The design and construction of the buildings reflects that utilised in the construction of similar buildings across the Cumberland Plain as it was settled in the early years of the 19th Century. This was a highly significant period in the history of New South Wales and the settlement of the farm is dated to the Macquarie land grant to Daniel Brien of 1821. Although not definitely dated the farm dwellings were occupied until 1976 and thus represent at least 150 years of occupation. The cottages are relatively intact and substantially unaltered.

While rural setting of the Exeter Farm cottages has been inevitably altered by the tide of development that has swept the Blacktown area, the extended curtilage ensures that some semblance of its former rural setting and significant views to and from the item are retained.

The historical significance of Exeter Farm at a State level is strengthened by the fact that the buildings were one of the first property purchases made by the Endangered Houses Fund.

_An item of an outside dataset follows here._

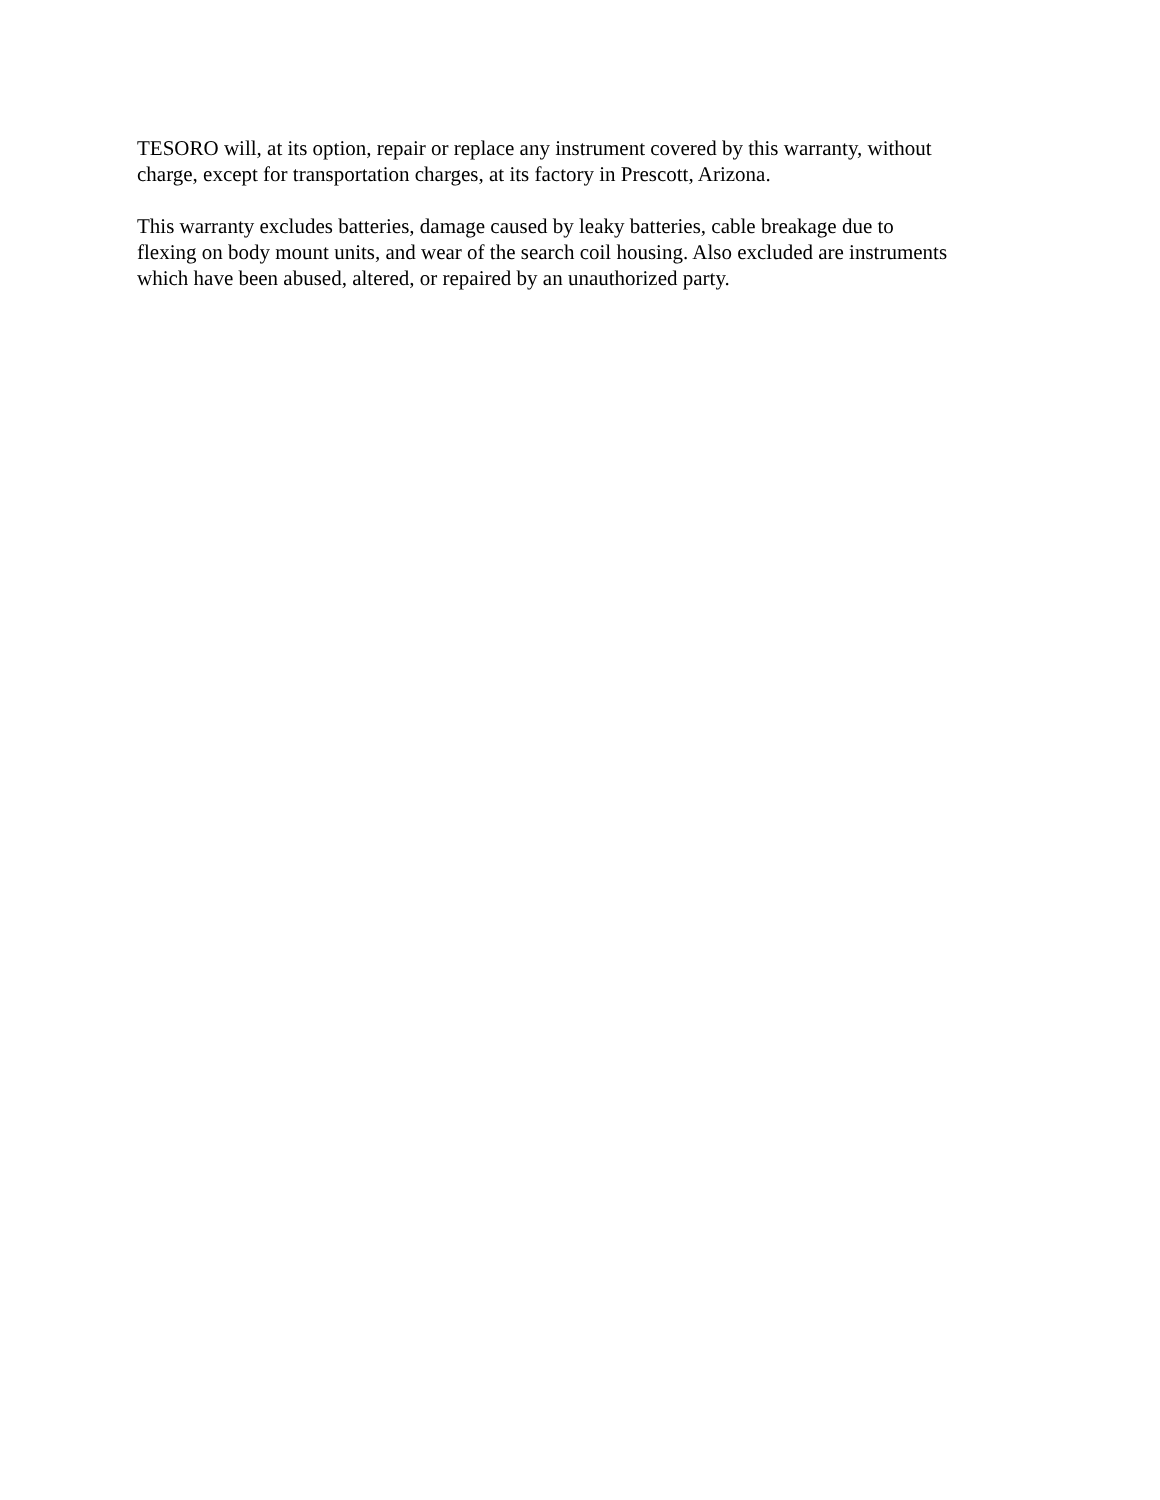TESORO will, at its option, repair or replace any instrument covered by this warranty, without
charge, except for transportation charges, at its factory in Prescott, Arizona.
This warranty excludes batteries, damage caused by leaky batteries, cable breakage due to
flexing on body mount units, and wear of the search coil housing. Also excluded are instruments
which have been abused, altered, or repaired by an unauthorized party.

This program was set up by the Historic Houses Trust in 2001 to fund the purchase and restoration or endangered historic houses which are then onsold to recoup costs. Over 300 projects have been funded through this scheme.

The place has potential to yield information that will contribute to an understanding of the cultural or natural history of New South Wales.

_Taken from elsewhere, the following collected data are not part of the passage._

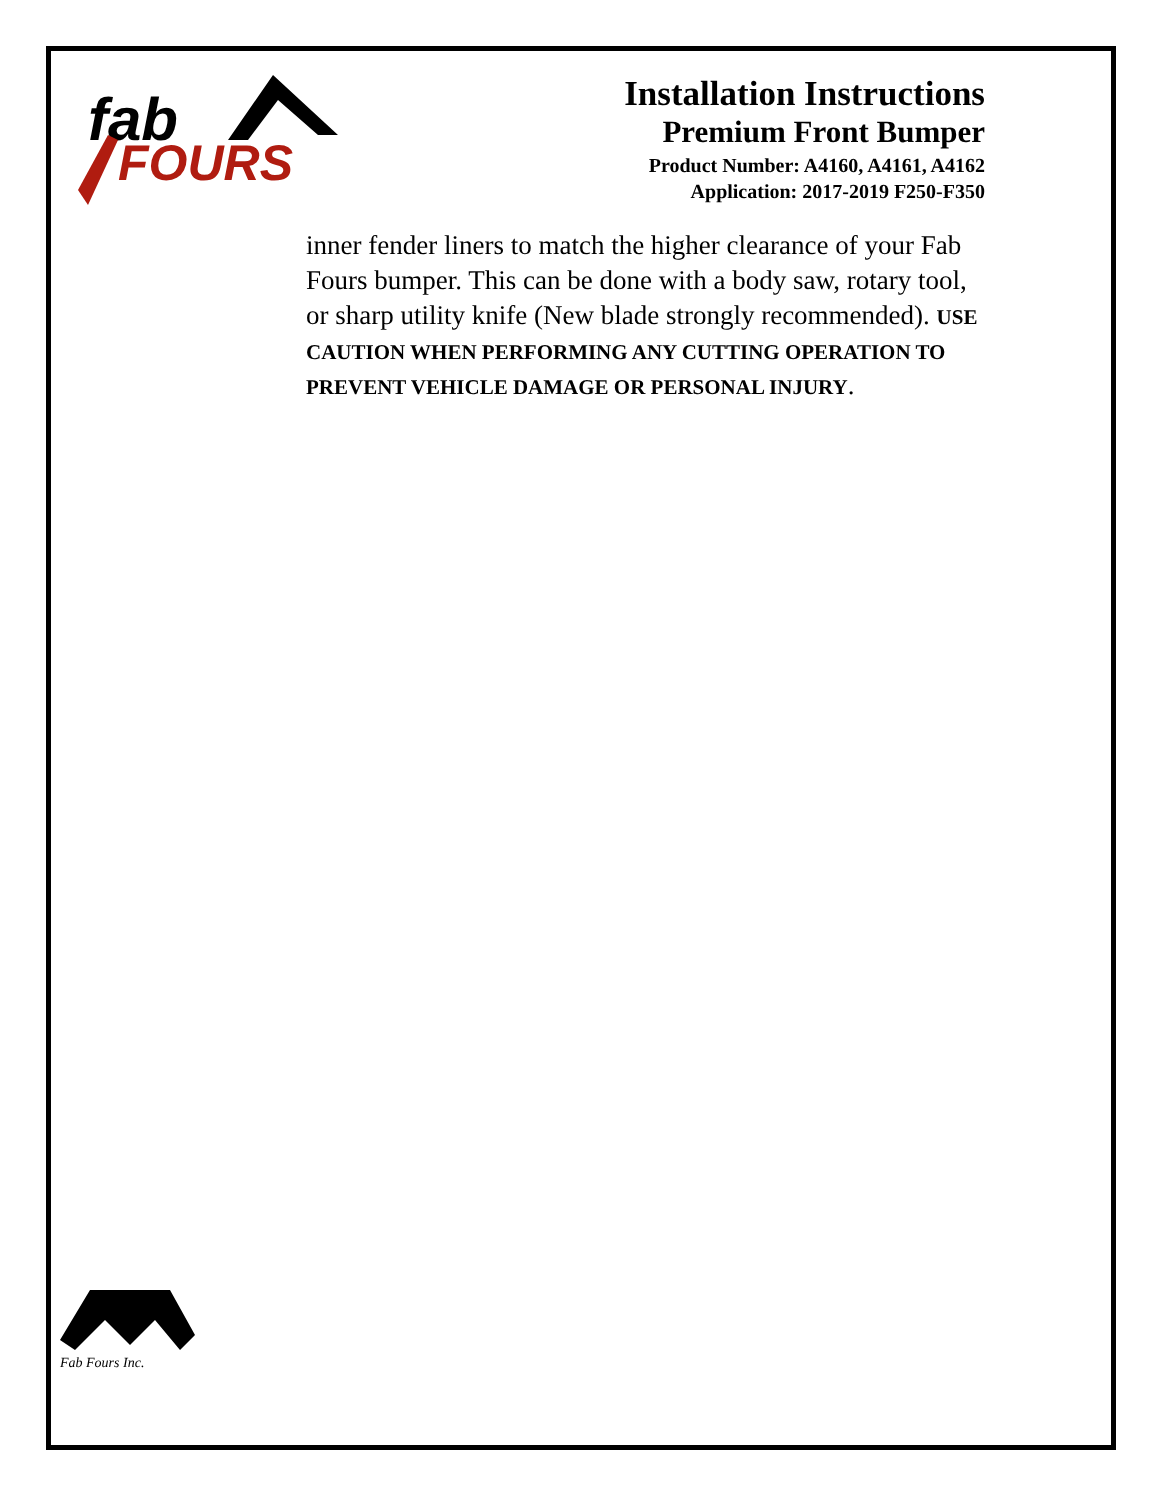fab
FOURS
Installation Instructions
Premium Front Bumper
Product Number: A4160, A4161, A4162
Application: 2017-2019 F250-F350
inner fender liners to match the higher clearance of your Fab Fours bumper. This can be done with a body saw, rotary tool, or sharp utility knife (New blade strongly recommended). USE CAUTION WHEN PERFORMING ANY CUTTING OPERATION TO PREVENT VEHICLE DAMAGE OR PERSONAL INJURY.
Fab Fours Inc.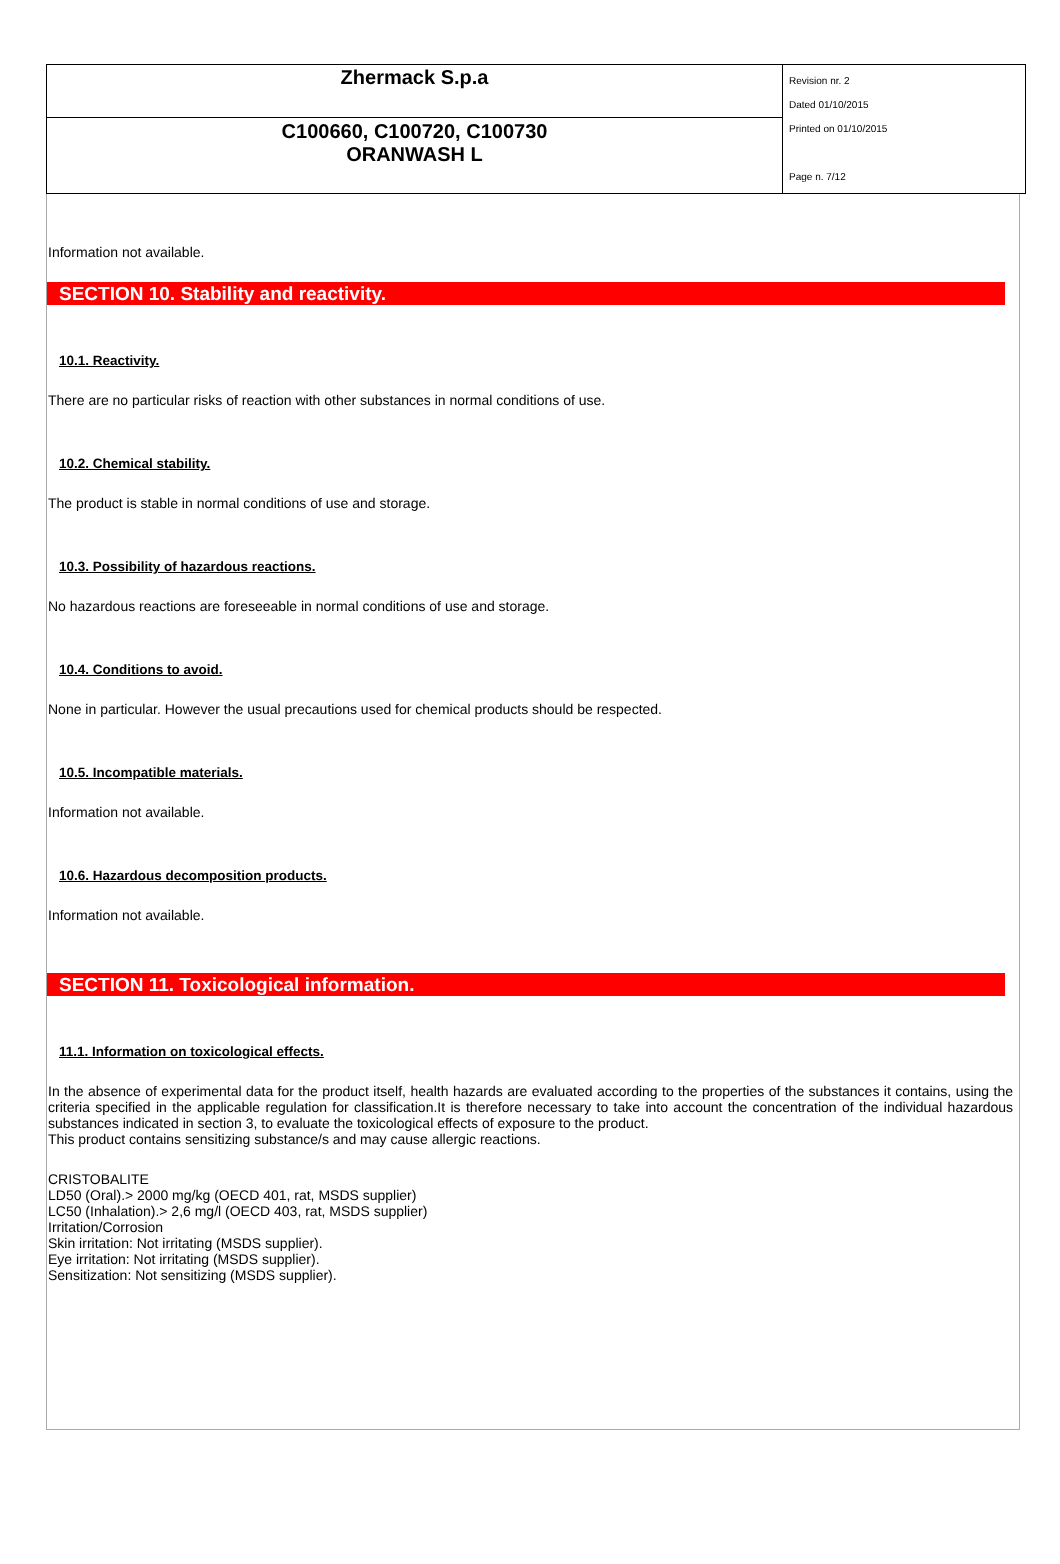| Zhermack S.p.a | Revision nr. 2 Dated 01/10/2015 Printed on 01/10/2015 Page n. 7/12 |
| C100660, C100720, C100730 ORANWASH L | |
Information not available.
SECTION 10. Stability and reactivity.
10.1. Reactivity.
There are no particular risks of reaction with other substances in normal conditions of use.
10.2. Chemical stability.
The product is stable in normal conditions of use and storage.
10.3. Possibility of hazardous reactions.
No hazardous reactions are foreseeable in normal conditions of use and storage.
10.4. Conditions to avoid.
None in particular. However the usual precautions used for chemical products should be respected.
10.5. Incompatible materials.
Information not available.
10.6. Hazardous decomposition products.
Information not available.
SECTION 11. Toxicological information.
11.1. Information on toxicological effects.
In the absence of experimental data for the product itself, health hazards are evaluated according to the properties of the substances it contains, using the criteria specified in the applicable regulation for classification.It is therefore necessary to take into account the concentration of the individual hazardous substances indicated in section 3, to evaluate the toxicological effects of exposure to the product.
This product contains sensitizing substance/s and may cause allergic reactions.
CRISTOBALITE
LD50 (Oral).> 2000 mg/kg (OECD 401, rat, MSDS supplier)
LC50 (Inhalation).> 2,6 mg/l (OECD 403, rat, MSDS supplier)
Irritation/Corrosion
Skin irritation: Not irritating (MSDS supplier).
Eye irritation: Not irritating (MSDS supplier).
Sensitization: Not sensitizing (MSDS supplier).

Exeter Farm, including the intact and fully conserved farm dwellings are of State significance for their potential to demonstrate construction techniques, materials and finishes employed in early to mid-19th-century vernacular farm buildings.

Exeter Farm and its extended setting may reveal evidence of early domestic agricultural use although recent conservation works have already yielded archaeological potential in the underfloor area of the house.

The place possesses uncommon, rare or endangered aspects of the cultural or natural history of New South Wales.

Exeter farm with its two farm dwellings is of State heritage significance as a rare example of simple, utilitarian 19th century vernacular farm dwellings in a metropolitan setting which have survived in their original layout. While there are other examples of timber slab cottages and other agricultural buildings still in their rural setting, there are few surviving in the metropolitan area. They are a rare demonstration of timber dwelling construction techniquies and materials of the early 19th century still surviving in the now urban environment .

The place is important in demonstrating the principal characteristics of a class of cultural or natural places/environments in New South Wales.

Exeter Farm is a representative example of vernacular timber constructed rural dwellings which would have covered the Cumberland Plain during the early years of the 19th century which was a significant phase in the population settlement and development of NSW. It also represents 150 years of continuous occupation as ordinary farm dwellings.